Le voici donc au Tchad pour y chercher des journalistes qui de toute façon allaient être libérés. Au lieu de les accueillir à Villacoublay, pourquoi aller sur place ? Parce que c’est bon pour son image ? Certes. Parce qu’il fallait donner un gage au président tchadien, maître du jeu ? Sans doute. D’où son étrange discours qui peut se retourner en tous sens. Sarkozy y affirme qu’il «respecte» la justice tchadienne… mais que les inculpés ont le «droit au respect de leurs droits»…et que finalement il préférerait que les membres de l’Arche de Zoé soient jugés en France. Il a également martelé que cette affaire n’avait «rien à voir» avec le déploiement de l’Eufor, la force européenne. Il n’y a pas eu de chantage tchadien, promis. Ce qu’Idriss Déby a évidemment confirmé de façon appuyée. Avec force, pourrait-on ajouter.
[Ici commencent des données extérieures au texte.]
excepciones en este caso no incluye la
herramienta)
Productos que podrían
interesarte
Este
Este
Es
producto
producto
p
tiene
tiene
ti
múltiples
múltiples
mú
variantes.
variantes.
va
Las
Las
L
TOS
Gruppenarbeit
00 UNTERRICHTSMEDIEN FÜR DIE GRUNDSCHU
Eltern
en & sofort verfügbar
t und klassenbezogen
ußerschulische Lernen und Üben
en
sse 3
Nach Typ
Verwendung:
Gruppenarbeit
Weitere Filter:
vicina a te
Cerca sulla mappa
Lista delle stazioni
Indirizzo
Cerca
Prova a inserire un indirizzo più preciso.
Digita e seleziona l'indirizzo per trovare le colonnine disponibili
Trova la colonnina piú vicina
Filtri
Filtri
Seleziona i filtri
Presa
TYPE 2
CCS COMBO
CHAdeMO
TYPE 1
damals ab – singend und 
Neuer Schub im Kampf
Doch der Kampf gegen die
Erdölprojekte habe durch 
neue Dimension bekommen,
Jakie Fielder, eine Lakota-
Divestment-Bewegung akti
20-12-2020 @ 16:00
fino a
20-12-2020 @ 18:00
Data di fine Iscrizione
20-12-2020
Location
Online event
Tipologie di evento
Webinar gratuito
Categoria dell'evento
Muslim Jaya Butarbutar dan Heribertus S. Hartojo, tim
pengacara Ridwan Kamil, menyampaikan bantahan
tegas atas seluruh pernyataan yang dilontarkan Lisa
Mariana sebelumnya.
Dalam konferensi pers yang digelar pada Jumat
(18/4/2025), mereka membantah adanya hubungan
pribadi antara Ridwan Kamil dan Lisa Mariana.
Reste que les 6 Français de l’ONG autoproclamée sont encore au Tchad et que l’on assiste en France à une curieuse schizophrénie. On découvre peu à peu les aspects quasi sectaires de cette équipée et l’on voit des manifestations en soutien à ceux que l’on présente comme victimes de leur bon cœur.

Le feuilleton est donc loin d’être terminé, mais Nicolas Sarkozy a dû griller une cartouche médiatico-diplomatique très tôt dans le jeu.